(Beginning of Available data)

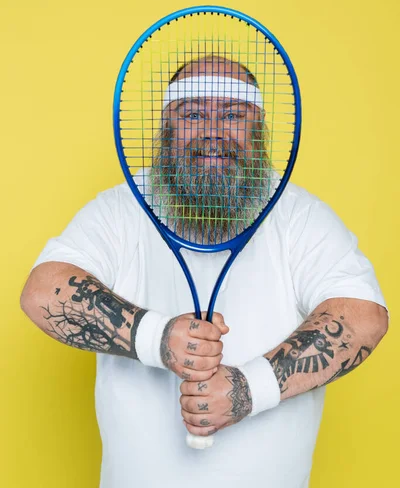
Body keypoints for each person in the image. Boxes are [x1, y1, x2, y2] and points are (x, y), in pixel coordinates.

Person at [21, 55, 388, 488]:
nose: (213, 131)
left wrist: (248, 389)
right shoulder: (120, 209)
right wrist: (158, 339)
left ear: (259, 128)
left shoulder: (300, 216)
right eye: (193, 113)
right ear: (166, 127)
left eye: (234, 113)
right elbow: (42, 292)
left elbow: (364, 317)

(End of Available data)

* _What you are asked to do_
Your task is to copy each line of the listing that holds the word "left".

* _Task answer_
left wrist: (248, 389)
left ear: (259, 128)
left shoulder: (300, 216)
left eye: (234, 113)
left elbow: (364, 317)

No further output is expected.